Monday, July 1, 2013

The Lord Prepares His Children

July 1, 2013
We've had a wonderful week!
I have very little time, but I have a short experience I'd like to share.
3 weeks ago, shortly after I began training Elder Young, I felt burdened with the pressures of helping a new missionary become as powerful and effective as possible in the least amount of time. We were sitting on the double decker bus going back to Siu Sai Wan in our area, and I was exhausted out of my mind. I had been intending to take the bus all the way to the end of the route to get some sufficient shut-eye while it lasted, when all the sudden the pressure of keeping my companion always on his toes and being an example of diligence came over my mind with enough intensity that I rubbed open my blood-shot eyes and grumbled to Elder Young, "Ok, let's get off here." I didn't know why I really needed to get off the bus until the first person we talked to was a woman in her 40's who stopped to talk with us. Her name is Carmen. She said that she'd been praying with her son a lot, but she didn't like any of the Christian churches she had associated with before because she felt like they were fake or in it for the money. She didn't like sharing her special experiences about God with people that she felt wouldn't appreciate it. It was a short contact in which we exchanged numbers, and Elder Young and I both felt impressed that the person we had just met was very important.

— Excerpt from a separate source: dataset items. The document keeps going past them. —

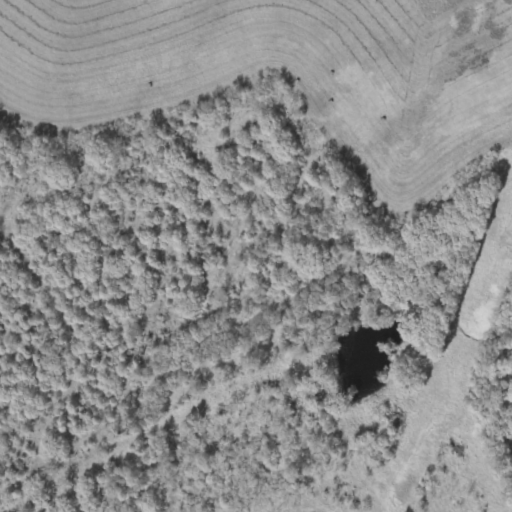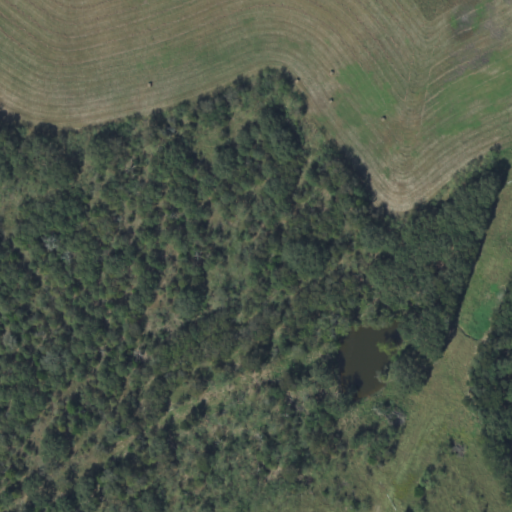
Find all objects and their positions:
road: (147, 473)
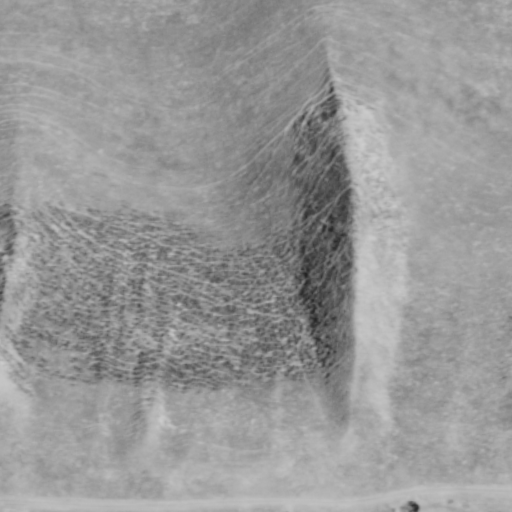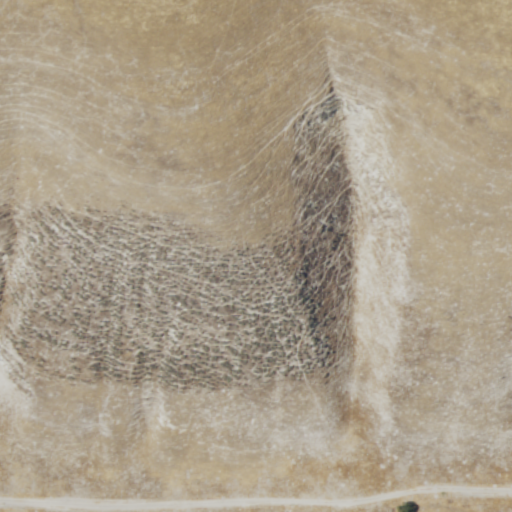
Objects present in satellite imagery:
road: (256, 502)
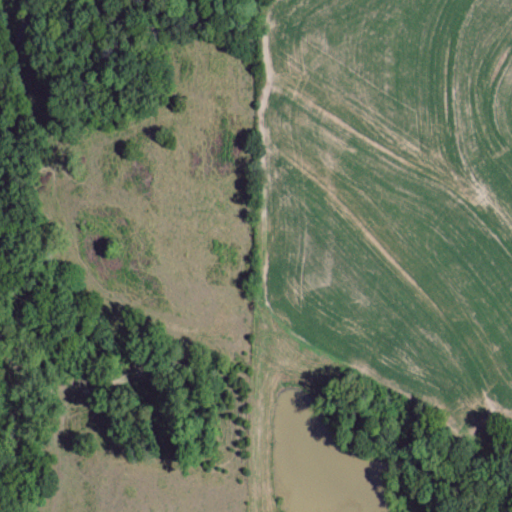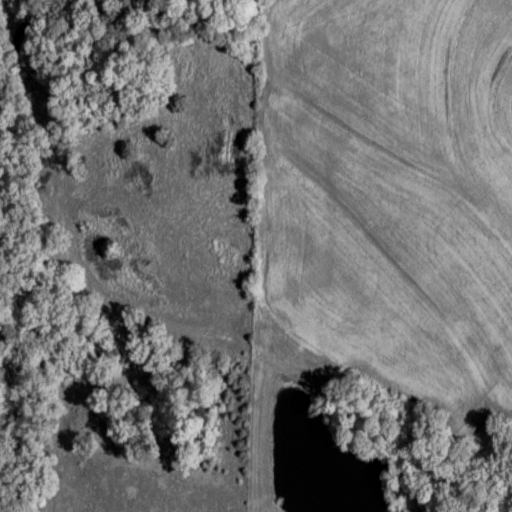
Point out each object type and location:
road: (4, 477)
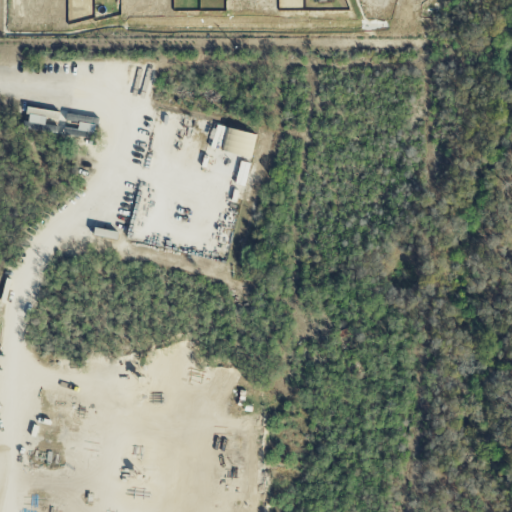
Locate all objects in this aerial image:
building: (47, 128)
building: (238, 143)
road: (53, 243)
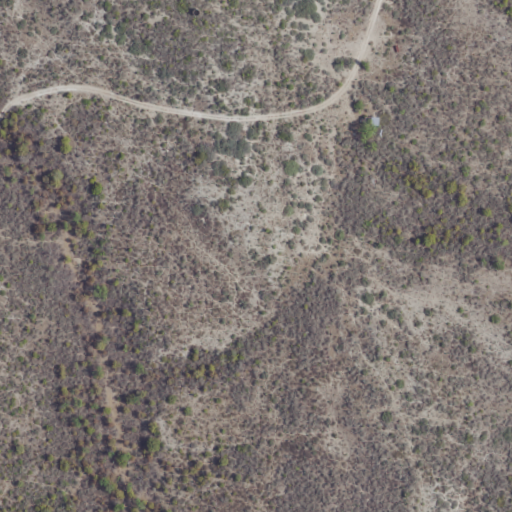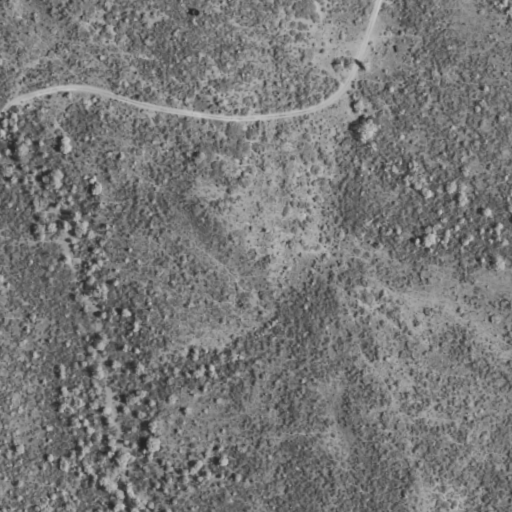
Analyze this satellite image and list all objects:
road: (43, 59)
road: (6, 97)
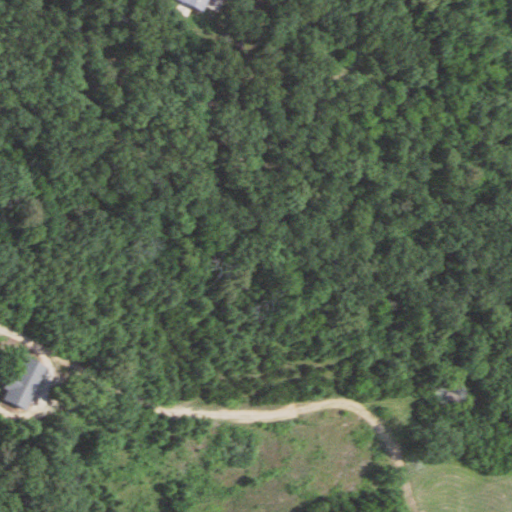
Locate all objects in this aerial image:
building: (192, 4)
road: (41, 377)
building: (19, 384)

For the past 3 weeks since meeting her, we'd scheduled her twice but she ended up not being available. We still felt good about her, and finally we met with her this past Friday. When she met with us, she invited us to her home and began to share with us that ever since she'd met us on the street, she's been praying more with her son and telling her family that they need to meet us to learn more about God. She said she used to always ignore church people, but in order to prove to us that she trusted us, she took us to her home (which is a HUGE gesture of trust in Hong Kong). She said that she had had heart surgery twice and that she told God if she lived through it, she'd do anything. She's married with a 10 year old son. She said that she could see the innocence and sincerity in our eyes, and when she was "warned" about us by other family members, she didn't listen. She believes that with all the experiences and events that have occurred in her life up to this point, she believes that God has sent us to her to tell her what she needs to do to follow Him and Jesus Christ, and that she really wants to join our church with her son.
Of course, Elder Young and I were blown away at this announcement and also the several spiritual experiences that she shared with us. As we shared our experiences together, it became evident that she recognized us as servants of the Lord. I know that the feeling to get off that bus was a prompting from the Holy Spirit to find Carmen. It was so sudden, and although it initially felt like an almost annoying reminder from the Lord to be diligent, it was also a divine arrangement to meet a precious soul the Lord has been long preparing to receive the true gospel of Jesus Christ. We told her that learning the gospel is a family affair, and something that can be a huge blessing to our families. So she invited us to come over later this week for dinner with her husband and her son.
I have prayed hard daily to find families, and have come home many days feeling very empty-handed. But we have been diligent in our prayers and the offering of our patience, diligence, obedience and faith in the Lord. I am a witness that it always pays off in the end, that the Lord listens to our prayers, and He knows the thoughts, desires, and intents of our hearts. If we are faithful, He will always fulfil His promises to us.